**TASK:**
Copy exactly, please, each line of the data below until the line that contains "thumb mcp: (242, 87)" has been copied, beginning at the top.

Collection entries
****************************************

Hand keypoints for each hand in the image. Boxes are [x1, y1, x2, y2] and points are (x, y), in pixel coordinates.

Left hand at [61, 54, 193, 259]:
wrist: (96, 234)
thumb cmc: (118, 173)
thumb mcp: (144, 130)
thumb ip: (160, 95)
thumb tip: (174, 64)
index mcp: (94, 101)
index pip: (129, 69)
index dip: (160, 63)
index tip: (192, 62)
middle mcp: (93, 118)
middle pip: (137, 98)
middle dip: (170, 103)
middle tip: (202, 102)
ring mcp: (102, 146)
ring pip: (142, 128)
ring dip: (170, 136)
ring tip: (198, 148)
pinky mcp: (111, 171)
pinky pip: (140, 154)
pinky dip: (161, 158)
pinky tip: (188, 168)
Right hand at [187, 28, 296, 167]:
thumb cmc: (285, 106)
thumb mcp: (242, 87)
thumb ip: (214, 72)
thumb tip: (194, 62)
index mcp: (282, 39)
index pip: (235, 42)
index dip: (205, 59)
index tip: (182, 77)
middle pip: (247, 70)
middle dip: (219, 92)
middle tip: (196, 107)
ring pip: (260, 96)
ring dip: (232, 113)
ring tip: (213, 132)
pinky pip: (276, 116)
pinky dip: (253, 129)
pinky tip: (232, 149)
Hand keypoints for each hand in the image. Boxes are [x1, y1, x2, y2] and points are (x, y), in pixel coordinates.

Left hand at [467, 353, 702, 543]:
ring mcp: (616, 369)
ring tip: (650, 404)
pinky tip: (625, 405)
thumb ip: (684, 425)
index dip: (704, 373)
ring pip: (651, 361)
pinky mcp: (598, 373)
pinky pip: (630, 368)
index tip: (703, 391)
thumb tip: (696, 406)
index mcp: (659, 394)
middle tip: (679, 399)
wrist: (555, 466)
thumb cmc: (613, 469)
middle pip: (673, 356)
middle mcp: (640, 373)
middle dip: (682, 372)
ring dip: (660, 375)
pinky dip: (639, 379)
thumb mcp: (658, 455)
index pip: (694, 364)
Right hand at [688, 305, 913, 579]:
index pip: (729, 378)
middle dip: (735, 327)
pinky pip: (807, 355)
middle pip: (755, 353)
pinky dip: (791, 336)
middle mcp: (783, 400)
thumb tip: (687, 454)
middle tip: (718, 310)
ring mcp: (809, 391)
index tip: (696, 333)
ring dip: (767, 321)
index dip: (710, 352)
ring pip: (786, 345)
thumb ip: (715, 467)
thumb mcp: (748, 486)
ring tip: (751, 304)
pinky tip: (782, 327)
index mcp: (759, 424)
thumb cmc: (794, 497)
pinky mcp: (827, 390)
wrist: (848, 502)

****************************************

**RESPONSE FOR THIS EXERCISE:**
Hand keypoints for each hand in the image. Boxes are [x1, y1, x2, y2] and points are (x, y), in pixel coordinates.

Left hand at [61, 54, 193, 259]:
wrist: (96, 234)
thumb cmc: (118, 173)
thumb mcp: (144, 130)
thumb ip: (160, 95)
thumb tip: (174, 64)
index mcp: (94, 101)
index pip: (129, 69)
index dip: (160, 63)
index tip: (192, 62)
middle mcp: (93, 118)
middle pip: (137, 98)
middle dip: (170, 103)
middle tip: (202, 102)
ring mcp: (102, 146)
ring pip: (142, 128)
ring dip: (170, 136)
ring tip: (198, 148)
pinky mcp: (111, 171)
pinky pip: (140, 154)
pinky dip: (161, 158)
pinky tip: (188, 168)
Right hand at [187, 28, 296, 167]:
thumb cmc: (285, 106)
thumb mcp: (242, 87)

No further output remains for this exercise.